Ceratonova shasta is a freshwater, myxozoan parasite that is native to the Pacific North West of North America. It causes enteronecrosis in salmonids which, in the Deschutes River Basin, has resulted in high mortality in cultured juvenile salmon at the Pelton Facility and in adult salmon returning to both the Round Butte and Warm Springs hatcheries. Transmission occurs through waterborne stages: actinospores released from polychaete worms infect salmonid fishes and develop into myxospores which then infect polychaetes (see life cycle on left). The parasite proliferates in each host (not in water).
“By understanding the relationships between the parasite, its hosts, and the natural habitats and conditions that are favorable or unfavorable for infection, strategies can be developed to limit the exposure of fish to areas where the risk of infection of C. shasta may be higher, or develop management strategies based upon predicted water and climate conditions to improve the survival and viability of wild and hatchery salmonids.” Cyndi Baker, PhD, CTWSRO.

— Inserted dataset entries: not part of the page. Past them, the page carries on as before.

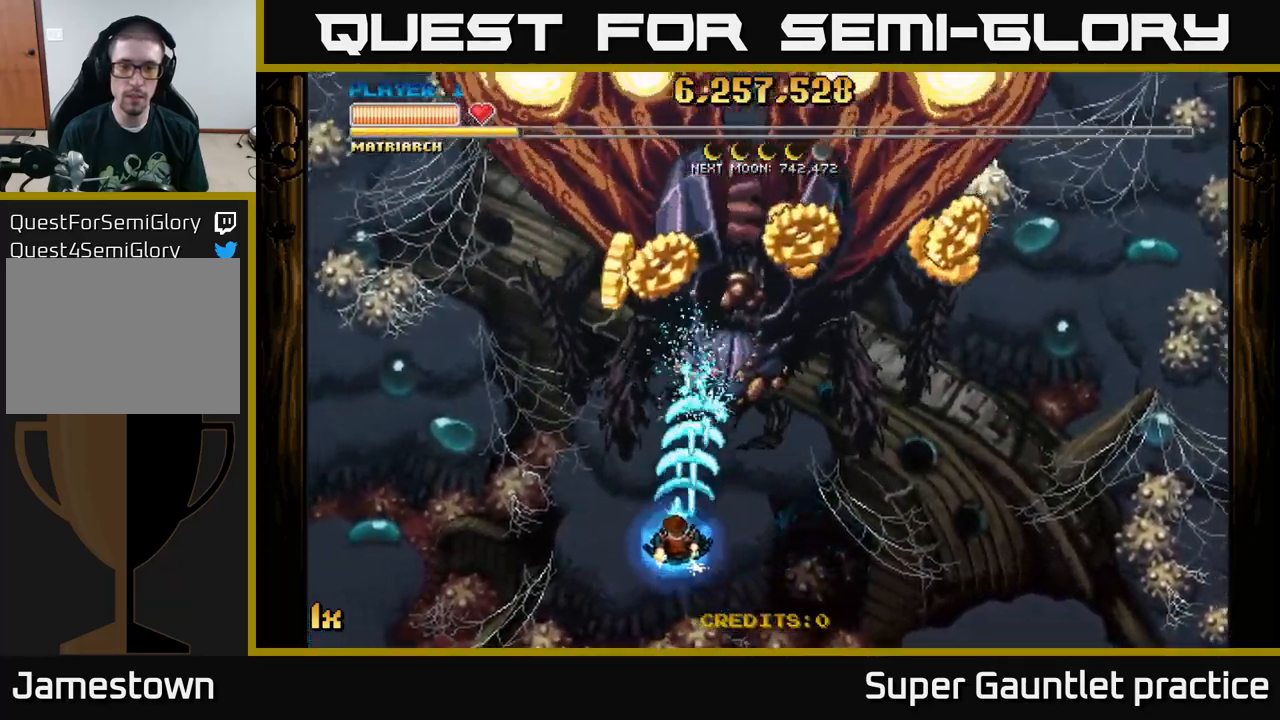
{"buttons": ["A"], "left_stick": "down-right", "events": [[167, "left_stick", "up"], [350, "left_stick", "right"], [400, "left_stick", "down-right"]]}
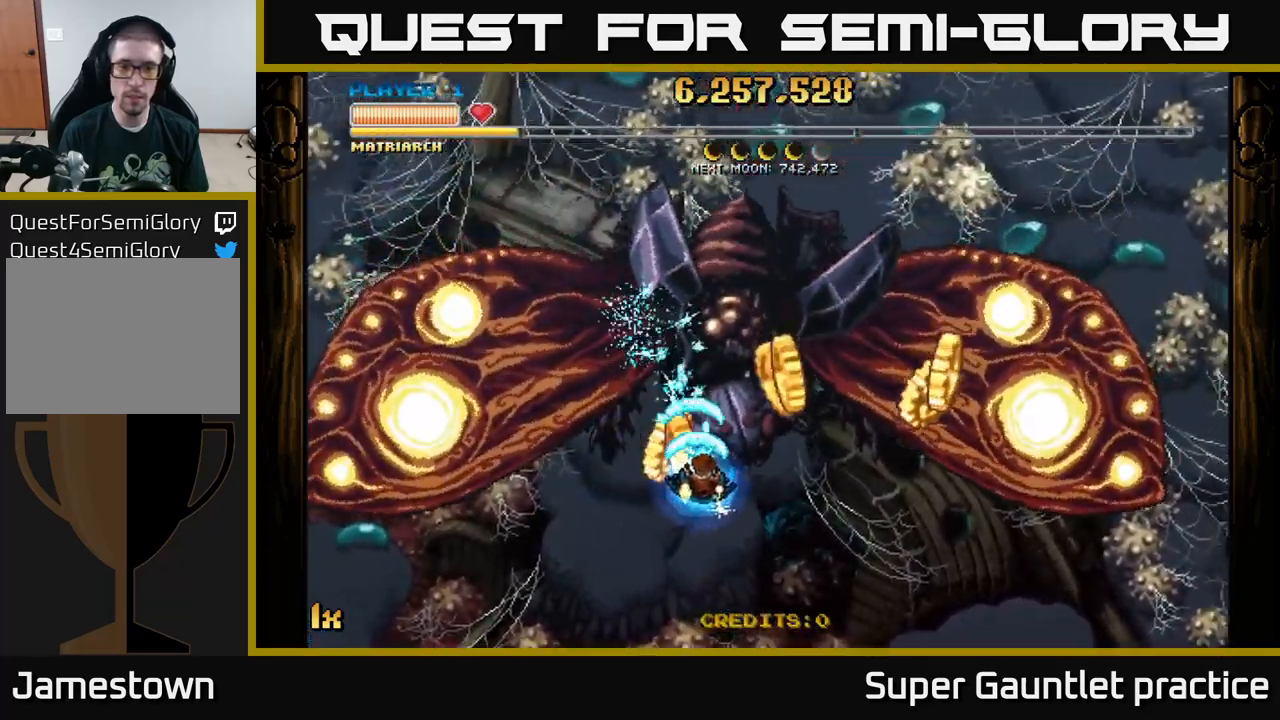
{"buttons": ["A"], "left_stick": "down-right", "events": []}
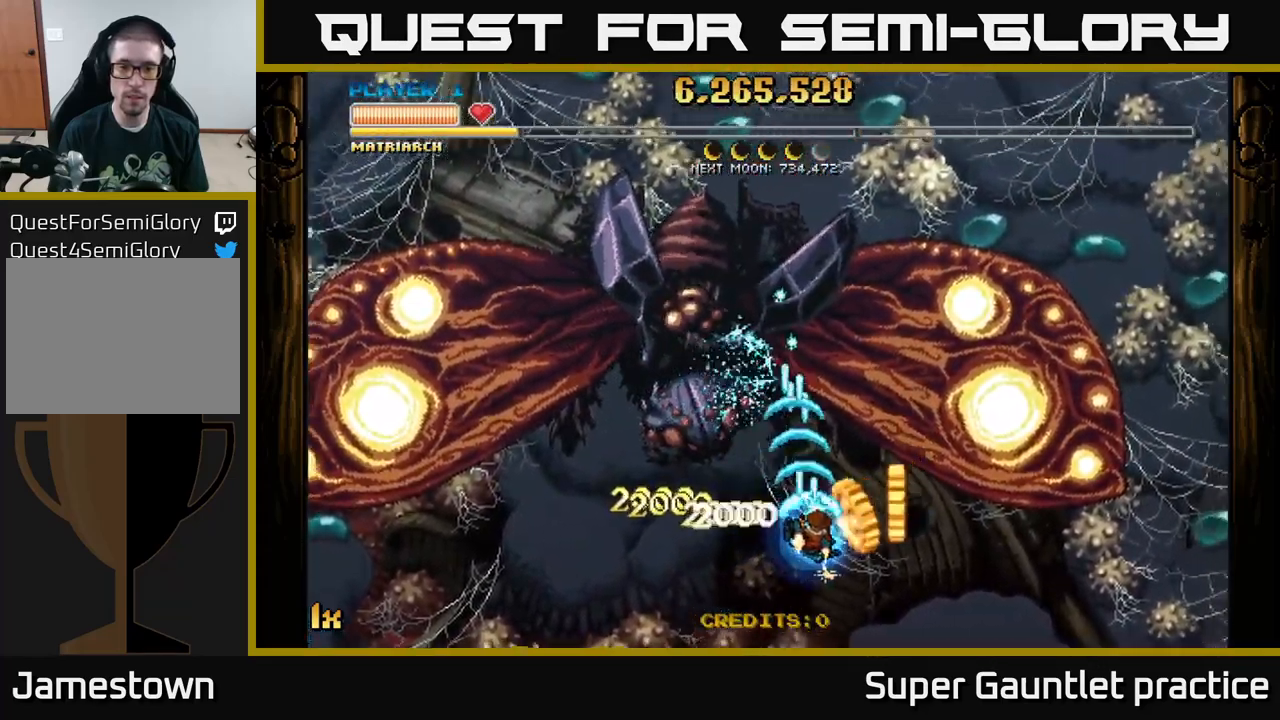
{"buttons": ["A"], "left_stick": "down-left", "events": [[150, "left_stick", "left"], [383, "left_stick", "down-left"]]}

Through collaboration with the Confederated Tribes of the Warm Springs Reservation of Oregon (CTWSRO), USFWS, and ODFW we have developed a parasite monitoring program which contributes to our understanding of the role of pathogens (such as Ceratonova shasta) in juvenile and pre-spawn mortalities of adult Spring Chinook salmon of the Deschutes River Basin. Monitoring is primarily through quantification of waterborne stages of the parasite.